Please pick out and copy every line of the material that contains the word "output". Case counts.

+++

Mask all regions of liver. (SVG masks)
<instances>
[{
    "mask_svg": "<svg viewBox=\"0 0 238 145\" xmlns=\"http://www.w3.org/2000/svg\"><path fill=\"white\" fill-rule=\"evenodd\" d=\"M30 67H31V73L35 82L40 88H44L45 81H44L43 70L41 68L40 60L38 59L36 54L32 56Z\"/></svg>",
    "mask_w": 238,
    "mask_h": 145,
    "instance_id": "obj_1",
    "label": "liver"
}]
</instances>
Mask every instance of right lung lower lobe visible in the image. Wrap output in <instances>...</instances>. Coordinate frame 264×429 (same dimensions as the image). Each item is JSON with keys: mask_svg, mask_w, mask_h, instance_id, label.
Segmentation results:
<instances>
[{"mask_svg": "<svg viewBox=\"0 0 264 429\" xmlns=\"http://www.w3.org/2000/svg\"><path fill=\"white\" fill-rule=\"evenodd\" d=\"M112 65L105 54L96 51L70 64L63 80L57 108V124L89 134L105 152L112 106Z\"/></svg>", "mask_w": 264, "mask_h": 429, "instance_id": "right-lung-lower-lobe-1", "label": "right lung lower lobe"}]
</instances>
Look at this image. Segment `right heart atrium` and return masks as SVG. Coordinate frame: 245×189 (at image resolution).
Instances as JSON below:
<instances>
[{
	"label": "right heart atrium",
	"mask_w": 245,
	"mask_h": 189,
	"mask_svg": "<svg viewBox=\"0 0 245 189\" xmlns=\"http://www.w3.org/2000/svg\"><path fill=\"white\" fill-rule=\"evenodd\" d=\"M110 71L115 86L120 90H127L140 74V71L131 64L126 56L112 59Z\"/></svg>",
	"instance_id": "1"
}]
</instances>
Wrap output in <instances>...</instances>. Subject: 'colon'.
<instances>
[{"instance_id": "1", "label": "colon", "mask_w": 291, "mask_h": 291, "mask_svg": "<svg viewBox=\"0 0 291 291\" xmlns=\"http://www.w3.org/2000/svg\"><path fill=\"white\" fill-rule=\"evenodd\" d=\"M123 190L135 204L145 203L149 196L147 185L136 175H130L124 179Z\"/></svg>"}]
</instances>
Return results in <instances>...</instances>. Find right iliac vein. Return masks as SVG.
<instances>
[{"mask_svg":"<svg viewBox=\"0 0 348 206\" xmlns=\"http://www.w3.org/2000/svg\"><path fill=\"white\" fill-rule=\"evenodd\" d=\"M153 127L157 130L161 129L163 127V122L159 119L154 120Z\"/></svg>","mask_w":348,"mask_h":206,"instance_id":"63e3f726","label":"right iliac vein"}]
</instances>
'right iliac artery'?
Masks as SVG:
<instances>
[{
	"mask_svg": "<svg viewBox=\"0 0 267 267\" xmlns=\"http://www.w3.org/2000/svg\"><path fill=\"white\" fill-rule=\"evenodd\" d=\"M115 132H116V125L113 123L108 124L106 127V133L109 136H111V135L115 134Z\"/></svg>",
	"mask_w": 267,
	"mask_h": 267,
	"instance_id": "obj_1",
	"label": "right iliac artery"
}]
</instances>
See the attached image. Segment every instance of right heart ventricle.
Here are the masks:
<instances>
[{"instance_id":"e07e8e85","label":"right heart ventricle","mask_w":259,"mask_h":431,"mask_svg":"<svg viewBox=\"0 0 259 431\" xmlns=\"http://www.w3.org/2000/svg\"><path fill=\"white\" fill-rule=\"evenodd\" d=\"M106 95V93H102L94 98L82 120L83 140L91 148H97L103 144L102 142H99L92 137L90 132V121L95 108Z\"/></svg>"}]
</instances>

+++

FINISHED ANSWER:
Mask every instance of right lung lower lobe visible in the image. Wrap output in <instances>...</instances>. Coordinate frame 264×429 (same dimensions as the image). Each item is JSON with keys: mask_svg, mask_w, mask_h, instance_id, label.
Wrap output in <instances>...</instances>. Subject: 'colon'.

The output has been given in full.